Set exercise:
Reproduce the packet filter fragmentation text below word for word, from start to finish.

Provided text:
Hopefully, the dispatch information will have become available.
Postponed packets are dropped if it appears the dispatch information
will not become available, or if space to record the postponed packets
is exhausted.


3.1  Details of the approach 

We have added four new instructions to the packet filter instruction
set to handle fragmentation: register_data, ret_match_data,
jmp_match_imm, and postpone. These instructions are described in Table
2, and demonstrated in Appendix B which shows the flow of a UDP/IP
filter program that handles fragmented packets.

{
jmp_match_imm #N, Lt, Lf

This instruction is used to identify the first of a fragmented packet.
The instruction is similar to the ret_match_imm instruction in that
the N immediate data values following the instruction are compared
with M[0] .. M[N-1] of the scratch memory. This instruction
conditionally jumps forward depending on the result of the comparison. 
If the data match, control transfers to Lt, otherwise control
transfers to Lf.

register_data #N, #T

This instruction is used to bind an endpoint to a message id.  The
scratch memory values M[0]...M[N-1], intended to be the message id,
recorded in the filter's static memory. These values are removed after
T milliseconds. T should be longer than the expected time to receive
all fragments in a message. This instruction may only execute
following a successful jmp_match_imm, which creates the higher
association between a particular named endpoint and the first fragment
destined for that endpoint.

ret_match_data #N, #R

This instruction is used to return a fragment in a large message to
the appropriate endpoint.  The instruction compares M[0]..M[N-1] of
the scratch memory, intended to contain the message id of the current
packet, with the static memory of this filter. If the values are the
same, R bytes of the packet are sent to the recipient of this filter.

Collected data:
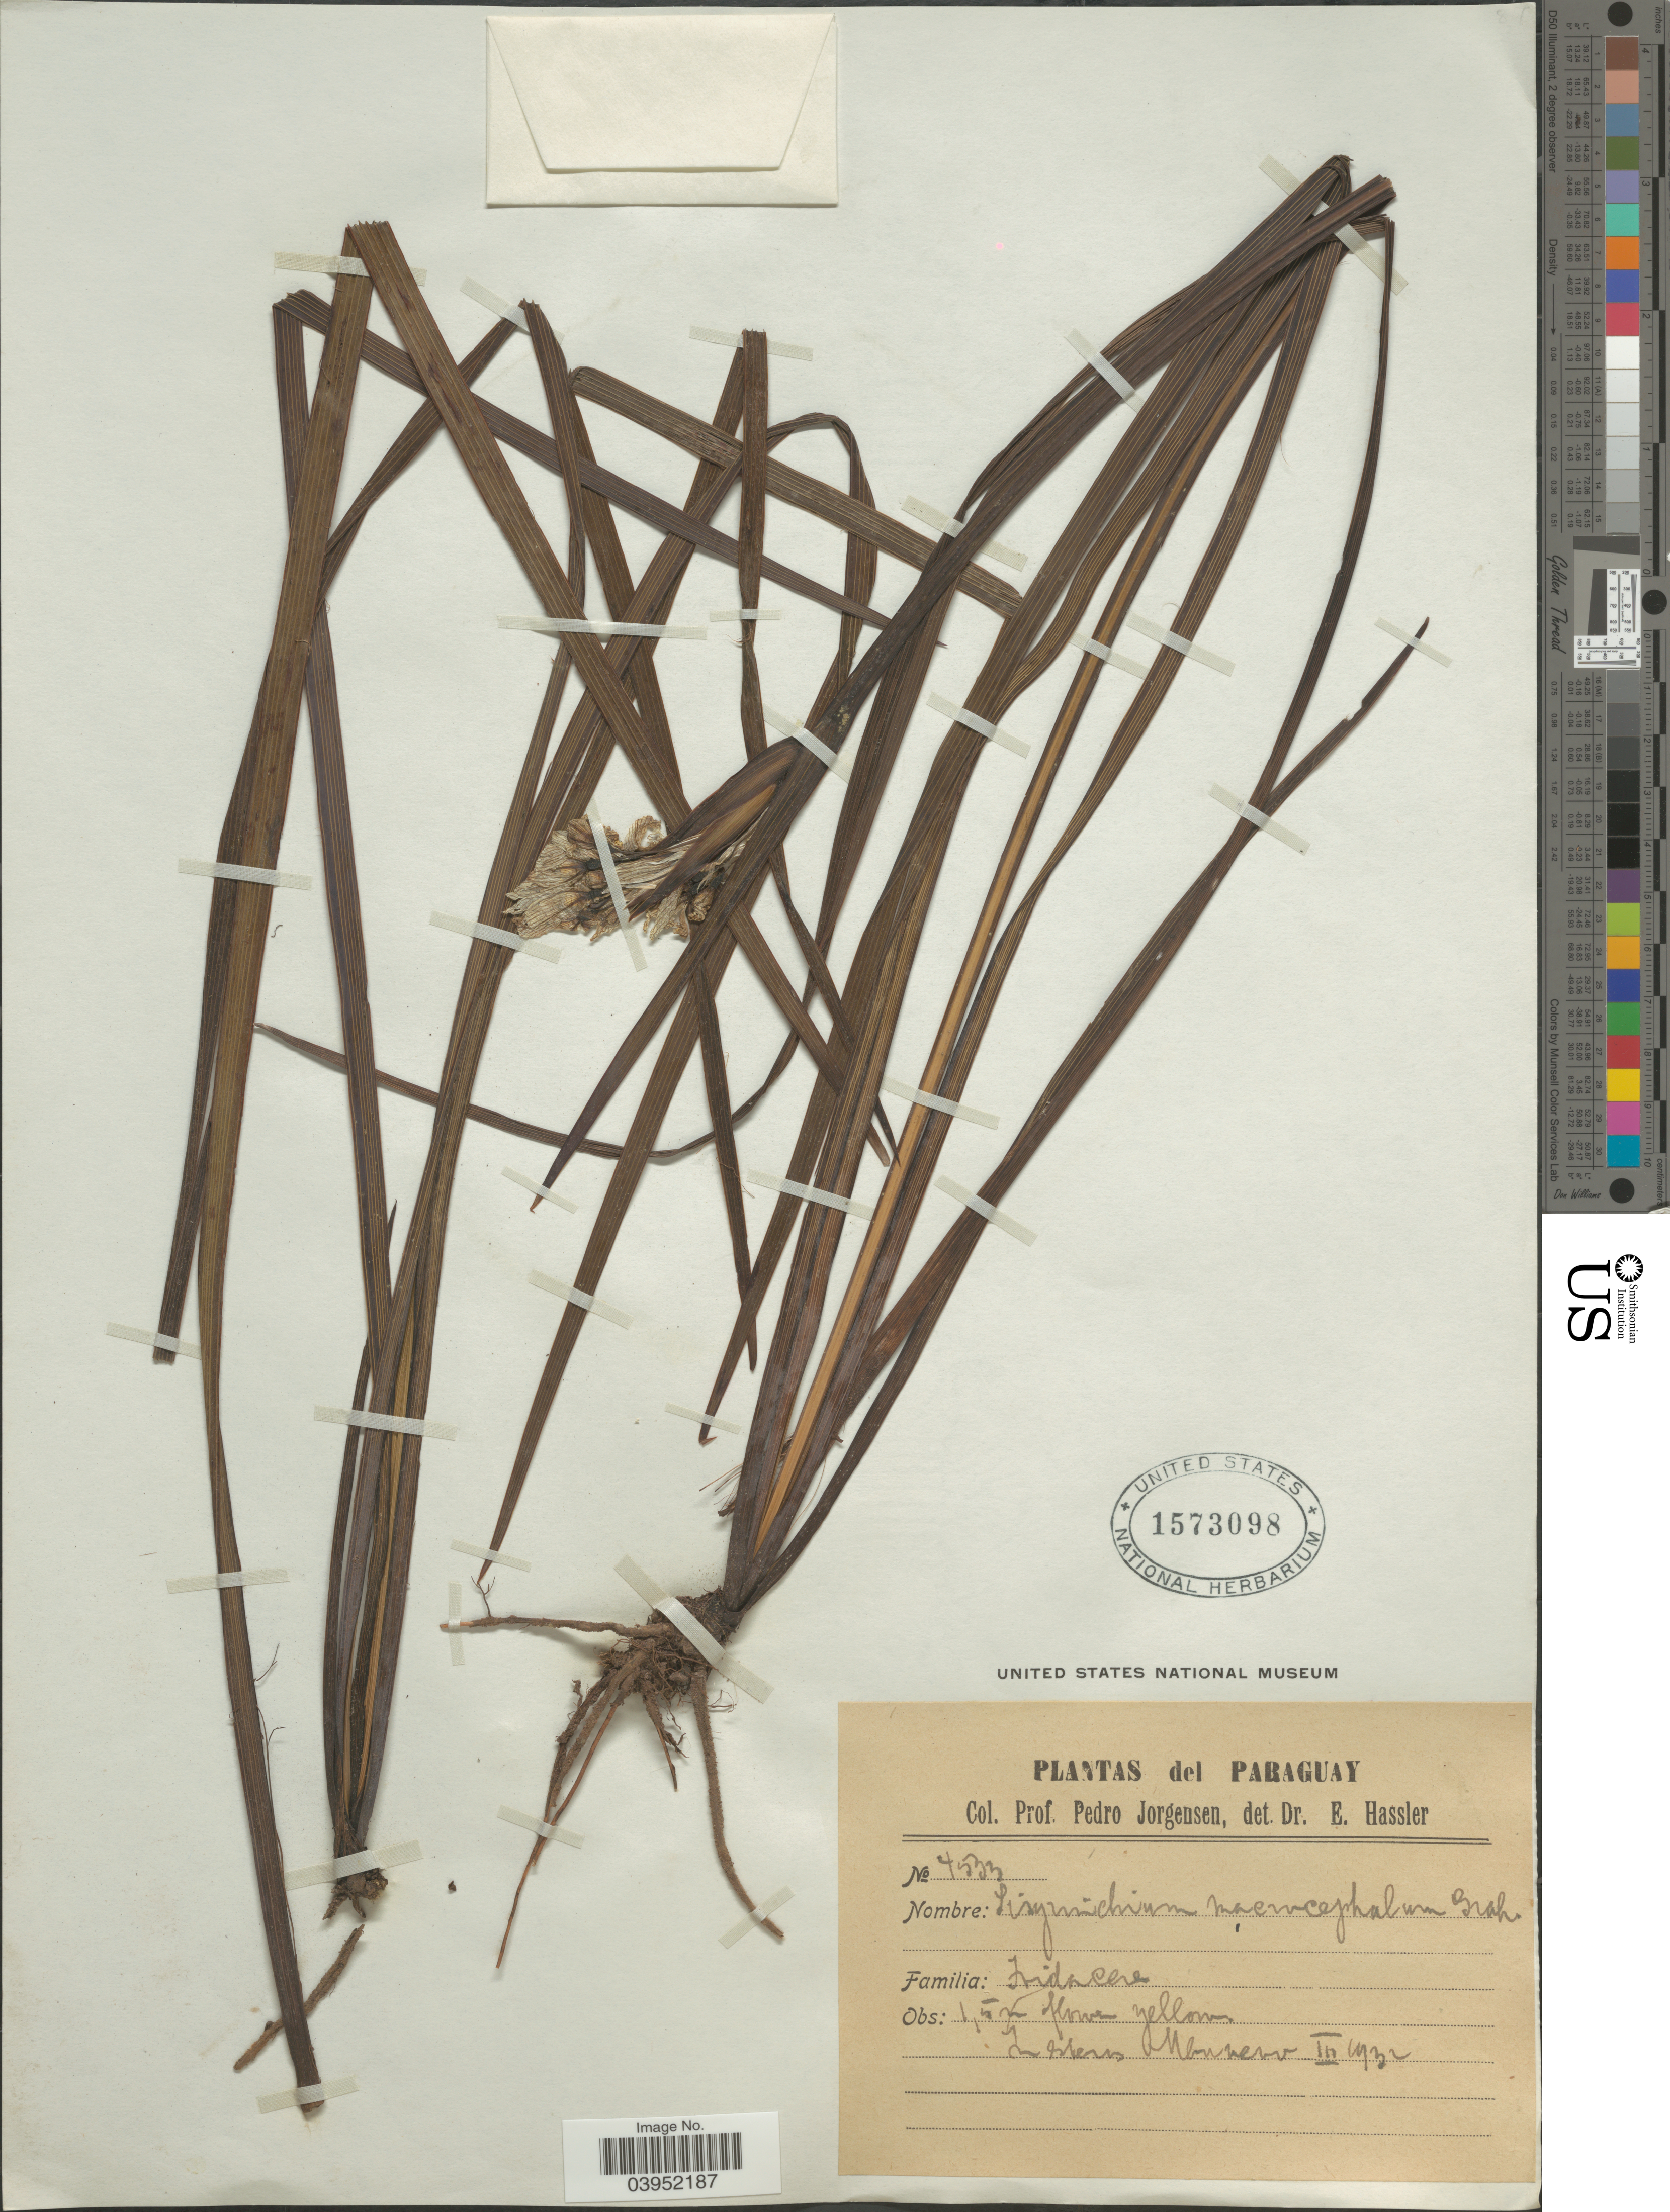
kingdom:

The answer:
Hopefully, the dispatch information will have become available.
Postponed packets are dropped if it appears the dispatch information
will not become available, or if space to record the postponed packets
is exhausted.


3.1  Details of the approach 

We have added four new instructions to the packet filter instruction
set to handle fragmentation: register_data, ret_match_data,
jmp_match_imm, and postpone. These instructions are described in Table
2, and demonstrated in Appendix B which shows the flow of a UDP/IP
filter program that handles fragmented packets.

{
jmp_match_imm #N, Lt, Lf

This instruction is used to identify the first of a fragmented packet.
The instruction is similar to the ret_match_imm instruction in that
the N immediate data values following the instruction are compared
with M[0] .. M[N-1] of the scratch memory. This instruction
conditionally jumps forward depending on the result of the comparison. 
If the data match, control transfers to Lt, otherwise control
transfers to Lf.

register_data #N, #T

This instruction is used to bind an endpoint to a message id.  The
scratch memory values M[0]...M[N-1], intended to be the message id,
recorded in the filter's static memory. These values are removed after
T milliseconds. T should be longer than the expected time to receive
all fragments in a message. This instruction may only execute
following a successful jmp_match_imm, which creates the higher
association between a particular named endpoint and the first fragment
destined for that endpoint.

ret_match_data #N, #R

This instruction is used to return a fragment in a large message to
the appropriate endpoint.  The instruction compares M[0]..M[N-1] of
the scratch memory, intended to contain the message id of the current
packet, with the static memory of this filter. If the values are the
same, R bytes of the packet are sent to the recipient of this filter.